=== YOUR ASSIGNMENT ===
Copy out each line of the listing that has the word "input" in it.
──────── EXCERPTED DATA ────────
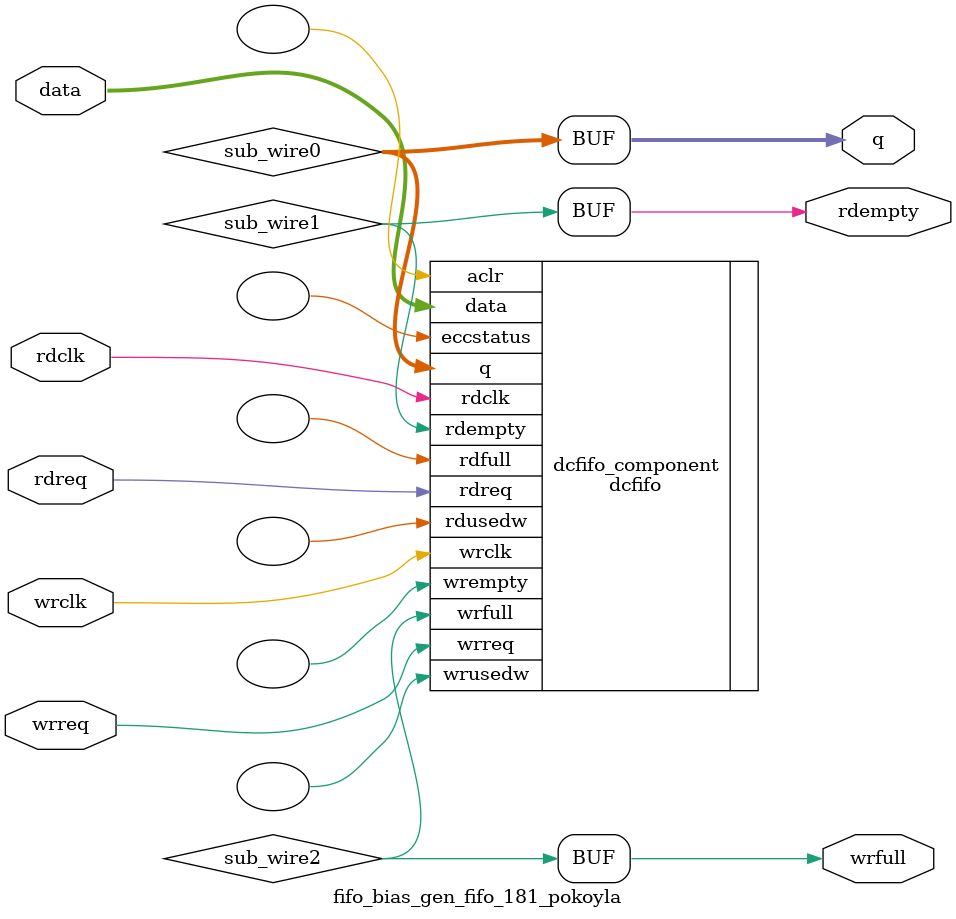
<source format=v>



`timescale 1 ps / 1 ps
// synopsys translate_on
module  fifo_bias_gen_fifo_181_pokoyla  (
    data,
    rdclk,
    rdreq,
    wrclk,
    wrreq,
    q,
    rdempty,
    wrfull);

    input  [511:0]  data;
    input    rdclk;
    input    rdreq;
    input    wrclk;
    input    wrreq;
    output [511:0]  q;
    output   rdempty;
    output   wrfull;

    wire [511:0] sub_wire0;
    wire  sub_wire1;
    wire  sub_wire2;
    wire [511:0] q = sub_wire0[511:0];
    wire  rdempty = sub_wire1;
    wire  wrfull = sub_wire2;

    dcfifo  dcfifo_component (
                .data (data),
                .rdclk (rdclk),
                .rdreq (rdreq),
                .wrclk (wrclk),
                .wrreq (wrreq),
                .q (sub_wire0),
                .rdempty (sub_wire1),
                .wrfull (sub_wire2),
                .aclr (),
                .eccstatus (),
                .rdfull (),
                .rdusedw (),
                .wrempty (),
                .wrusedw ());
    defparam
        dcfifo_component.enable_ecc  = "FALSE",
        dcfifo_component.intended_device_family  = "Arria 10",
        dcfifo_component.lpm_hint  = "DISABLE_DCFIFO_EMBEDDED_TIMING_CONSTRAINT=TRUE",
        dcfifo_component.lpm_numwords  = 64,
        dcfifo_component.lpm_showahead  = "OFF",
        dcfifo_component.lpm_type  = "dcfifo",
        dcfifo_component.lpm_width  = 512,
        dcfifo_component.lpm_widthu  = 6,
        dcfifo_component.overflow_checking  = "ON",
        dcfifo_component.rdsync_delaypipe  = 4,
        dcfifo_component.underflow_checking  = "ON",
        dcfifo_component.use_eab  = "ON",
        dcfifo_component.wrsync_delaypipe  = 4;


endmodule



</source>
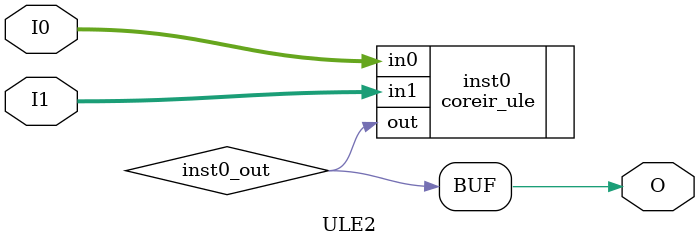
<source format=v>
module ULE2 (input [1:0] I0, input [1:0] I1, output  O);
wire  inst0_out;
coreir_ule inst0 (.in0(I0), .in1(I1), .out(inst0_out));
assign O = inst0_out;
endmodule


</source>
────────
=== TASK OUTPUT ===
    input  [511:0]  data;
    input    rdclk;
    input    rdreq;
    input    wrclk;
    input    wrreq;
module ULE2 (input [1:0] I0, input [1:0] I1, output  O);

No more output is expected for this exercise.